We identified 1462 patients with AAV, 259 (18%) with new or relapsing AAV. The majority were classified as having granulomatosis with polyangiitis (75%). The mean age was 59.8 years and 59% were female. The majority of patients were in the South (45%) followed by the Mid-West (32%), West (12%), and Northeast (8%). Patients had a median of 3 visits and follow-up of 579 days. The most commonly prescribed medications during the study period were glucocorticoids (86%) followed by rituximab (45%), methotrexate (33%), azathioprine (32%), and mycophenolate mofetil (18%); cyclophosphamide (CYC) was rarely used (7%). At the most recent visits in RISE, 47% of patients were on glucocorticoids. Prescription trends were similar across regions.

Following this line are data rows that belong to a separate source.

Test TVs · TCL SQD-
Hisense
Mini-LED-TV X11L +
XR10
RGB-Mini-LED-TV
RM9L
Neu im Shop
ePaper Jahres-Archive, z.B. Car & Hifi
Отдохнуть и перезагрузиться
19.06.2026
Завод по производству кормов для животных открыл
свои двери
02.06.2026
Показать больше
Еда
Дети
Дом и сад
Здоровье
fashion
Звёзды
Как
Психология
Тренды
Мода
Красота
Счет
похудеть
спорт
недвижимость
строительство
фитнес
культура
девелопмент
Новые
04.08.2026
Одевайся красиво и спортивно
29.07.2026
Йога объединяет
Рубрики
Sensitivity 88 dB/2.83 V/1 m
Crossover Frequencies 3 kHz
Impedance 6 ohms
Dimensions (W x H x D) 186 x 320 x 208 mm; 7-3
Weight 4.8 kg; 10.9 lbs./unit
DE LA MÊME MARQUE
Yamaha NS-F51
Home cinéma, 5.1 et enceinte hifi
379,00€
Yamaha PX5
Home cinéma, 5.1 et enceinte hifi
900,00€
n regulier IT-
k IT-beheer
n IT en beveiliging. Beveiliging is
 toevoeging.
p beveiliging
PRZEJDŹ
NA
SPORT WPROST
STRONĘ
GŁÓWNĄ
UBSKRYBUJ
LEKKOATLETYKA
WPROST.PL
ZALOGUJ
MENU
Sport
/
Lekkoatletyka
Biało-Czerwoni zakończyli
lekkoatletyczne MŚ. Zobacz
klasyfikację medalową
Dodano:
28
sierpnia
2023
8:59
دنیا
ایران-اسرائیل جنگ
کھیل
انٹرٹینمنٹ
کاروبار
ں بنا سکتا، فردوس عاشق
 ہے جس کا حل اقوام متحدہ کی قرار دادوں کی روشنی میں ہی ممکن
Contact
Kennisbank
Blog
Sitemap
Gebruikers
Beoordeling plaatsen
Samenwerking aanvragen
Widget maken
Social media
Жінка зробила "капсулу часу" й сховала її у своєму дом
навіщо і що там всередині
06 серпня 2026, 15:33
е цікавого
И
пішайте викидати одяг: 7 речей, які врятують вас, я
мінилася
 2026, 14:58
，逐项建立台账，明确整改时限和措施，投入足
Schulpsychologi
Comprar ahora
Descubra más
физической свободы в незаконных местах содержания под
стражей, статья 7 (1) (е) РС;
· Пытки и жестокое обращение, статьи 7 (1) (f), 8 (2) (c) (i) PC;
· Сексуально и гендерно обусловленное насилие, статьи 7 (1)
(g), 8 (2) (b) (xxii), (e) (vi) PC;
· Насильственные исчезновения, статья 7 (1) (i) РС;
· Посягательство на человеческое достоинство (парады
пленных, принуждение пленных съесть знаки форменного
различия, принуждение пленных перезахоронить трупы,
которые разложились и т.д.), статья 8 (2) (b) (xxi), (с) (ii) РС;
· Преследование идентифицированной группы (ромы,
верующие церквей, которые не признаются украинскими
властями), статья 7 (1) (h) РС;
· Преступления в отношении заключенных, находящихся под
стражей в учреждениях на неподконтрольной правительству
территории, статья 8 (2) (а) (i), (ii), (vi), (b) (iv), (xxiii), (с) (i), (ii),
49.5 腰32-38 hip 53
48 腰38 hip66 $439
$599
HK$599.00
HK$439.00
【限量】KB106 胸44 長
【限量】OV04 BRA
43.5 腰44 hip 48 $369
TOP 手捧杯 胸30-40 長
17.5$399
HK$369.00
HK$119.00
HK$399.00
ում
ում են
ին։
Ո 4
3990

To our knowledge, this is the first study to evaluate the demographics and management of AAV by rheumatologists outside of major referral centers. Management strategies vary widely, but CYC is rarely used. These observations can be used to inform future research priorities. Additional studies are needed to characterize AAV severity in RISE as well as patient and provider treatment preferences.
抗中性粒细胞胞质抗体(ANCA)相关性血管炎(AAV)的治疗在过去 20 年中发生了重大变化。我们旨在描述美国 AAV 的治疗模式。
我们从 Rheumatology Informatics System for Effectiveness(RISE)登记处中确定了至少有 2 次就诊记录的 AAV 患者,这些就诊记录的时间范围为 2015 年 1 月 1 日至 2017 年 12 月 31 日。从病历中提取了人口统计学、药物、实验室检查结果和计费代码。评估了总体和美国各地区的人口统计学和处方趋势。
我们共确定了 1462 例 AAV 患者,其中 259 例(18%)为新发或复发 AAV。大多数患者被归类为肉芽肿性多血管炎(75%)。平均年龄为 59.8 岁,59%为女性。大多数患者在南部(45%),其次是中西部(32%)、西部(12%)和东北部(8%)。患者的中位数就诊次数为 3 次,随访时间为 579 天。研究期间最常开的药物是糖皮质激素(86%),其次是利妥昔单抗(45%)、甲氨蝶呤(33%)、硫唑嘌呤(32%)和霉酚酸酯(18%);环磷酰胺(CYC)很少使用(7%)。在 RISE 的最近一次就诊中,47%的患者正在使用糖皮质激素。处方趋势在各地区相似。
据我们所知,这是首次在主要转诊中心以外的地方评估风湿病医生对 AAV 的诊治情况。管理策略差异很大,但很少使用 CYC。这些观察结果可用于为未来的研究重点提供信息。需要进一步研究以描述 RISE 中 AAV 的严重程度以及患者和提供者的治疗偏好。